The dream that became a nightmare for so many was now over; but elements of Haight-Ashbury would reconstitute itself at ritual rock concerts, most famously and spectacularly in New York’s Hudson River Valley in August 1969, where for three days the triad of drugs, sex and rock and roll fused into the grandest party of all. Woodstock was, by all accounts, a peaceful gathering and the glow of nostalgia powerfully attaches itself to the remembrance of those who it touched. But while the culture of what was Haight-Ashbury was seen everywhere, Woodstock was not a community, it was an event and, as such, the germ of degeneration and aimlessness never had time to take root to spoil the bacchanalian festivities of the revelers.

At Woodstock, the young came, saw and retreated – as did the counter-culture movement itself, wafting into a curious but exotic memory. The social revolution of the 1960s largely failed because in the end, like other utopian schemes, it devoured its children. Two of its most celebrated performers, Jimi Hendrix and Janis Joplin, were both dead, at age 27, within a year or so of Woodstock.

The clash of values in the 1960s was not only between children and their parents but was intragenerational as well. During the Woodstock festival, 514,000 of the counter-culture’s peers and fellow Americans were still fighting in Vietnam and many others back home were doing the hard work of growing up and becoming an adult.

Woodstock did not change the world; but it left its mark in the realm of lifestyles in terms of the individualization of ethics which, when taken to extremes, has resulted in pathologies of drug abuse, family breakdown, criminal behavior and illegitimacy. Social experimentation is indeed a perilous thing, not only because it rejects the experience of ancestral wisdom, but also because society is not a set of ninepins to be knocked down and randomly set up again.  
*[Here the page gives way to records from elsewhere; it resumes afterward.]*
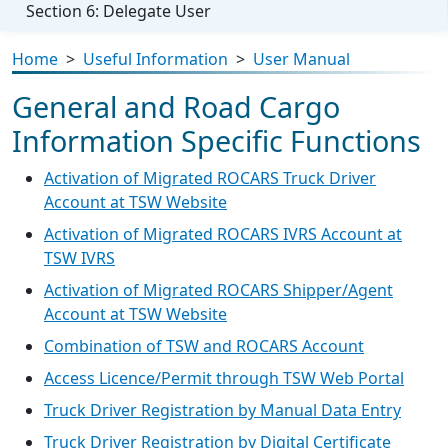
Section 6: Delegate User
Home
>
Useful Information
>
User Manual
General and Road Cargo
Information Specific Functions
Activation of Migrated ROCARS Truck Driver
Account at TSW Website
Activation of Migrated ROCARS IVRS Account at
TSW IVRS
Activation of Migrated ROCARS Shipper/Agent
Account at TSW Website
Combination of TSW and ROCARS Account
Access Licence/Permit through TSW Web Portal
Truck Driver Registration by Manual Data Entry
Truck Driver Registration by Digital Certificate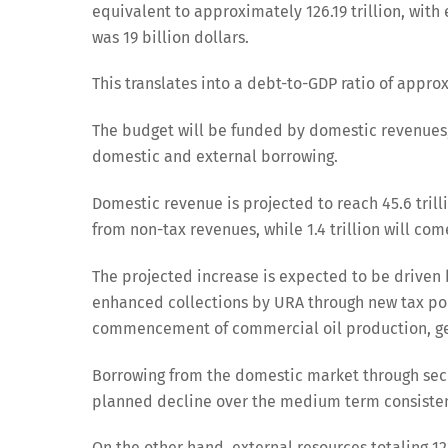
equivalent to approximately 126.19 trillion, with
was 19 billion dollars.
This translates into a debt-to-GDP ratio of appro
The budget will be funded by domestic revenues, 
domestic and external borrowing.
Domestic revenue is projected to reach 45.6 trilli
from non-tax revenues, while 1.4 trillion will c
The projected increase is expected to be driven
enhanced collections by URA through new tax po
commencement of commercial oil production, gene
Borrowing from the domestic market through securi
planned decline over the medium term consistent
On the other hand, external resources totaling 12.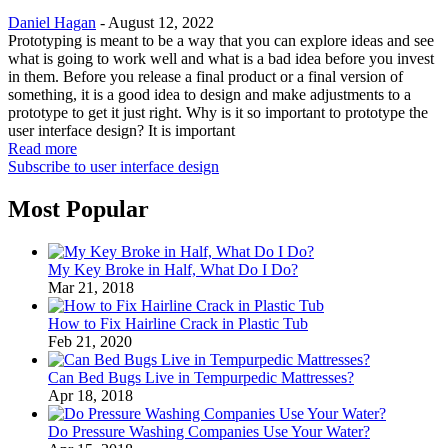
Daniel Hagan
-
August 12, 2022
Prototyping is meant to be a way that you can explore ideas and see
what is going to work well and what is a bad idea before you invest
in them. Before you release a final product or a final version of
something, it is a good idea to design and make adjustments to a
prototype to get it just right. Why is it so important to prototype the
user interface design? It is important
Read more
Subscribe to user interface design
Most Popular
My Key Broke in Half, What Do I Do?
Mar 21, 2018
How to Fix Hairline Crack in Plastic Tub
Feb 21, 2020
Can Bed Bugs Live in Tempurpedic Mattresses?
Apr 18, 2018
Do Pressure Washing Companies Use Your Water?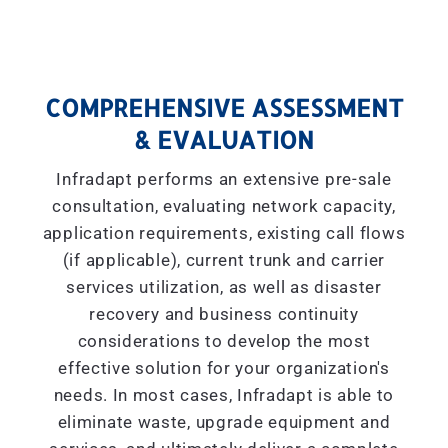
COMPREHENSIVE ASSESSMENT
& EVALUATION
Infradapt performs an extensive pre-sale
consultation, evaluating network capacity,
application requirements, existing call flows
(if applicable), current trunk and carrier
services utilization, as well as disaster
recovery and business continuity
considerations to develop the most
effective solution for your organization's
needs. In most cases, Infradapt is able to
eliminate waste, upgrade equipment and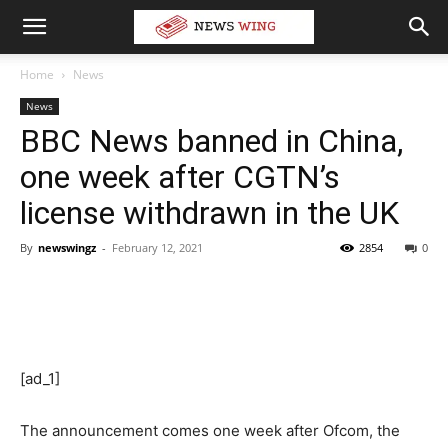
Home
News
News
BBC News banned in China,
one week after CGTN’s
license withdrawn in the UK
By
newswingz
-
February 12, 2021
2854
0
[ad_1]
The announcement comes one week after Ofcom, the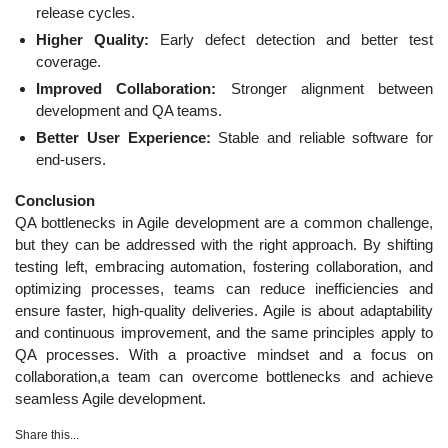
release cycles.
Higher Quality:
Early defect detection and better test
coverage.
Improved Collaboration:
Stronger alignment between
development and QA teams.
Better User Experience:
Stable and reliable software for
end-users.
Conclusion
QA bottlenecks in Agile development are a common challenge,
but they can be addressed with the right approach. By shifting
testing left, embracing automation, fostering collaboration, and
optimizing processes, teams can reduce inefficiencies and
ensure faster, high-quality deliveries. Agile is about adaptability
and continuous improvement, and the same principles apply to
QA processes. With a proactive mindset and a focus on
collaboration,a team can overcome bottlenecks and achieve
seamless Agile development.
Share this...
After 40 summers, the romance of Woodstock and Haight-Ashbury mostly survives in the reporting of the mass media and in the collective, often anecdotal remembrances of those aging boomers who, in a youthful uprising, tasted its forbidden fruit. Twenty years after Woodstock, barely 20,000 came to mark an anniversary that seemed more like a memorial service for the dearly departed. In truth, the Woodstock culture was dead and buried long ago; its disciples just neglected to pray over its remains.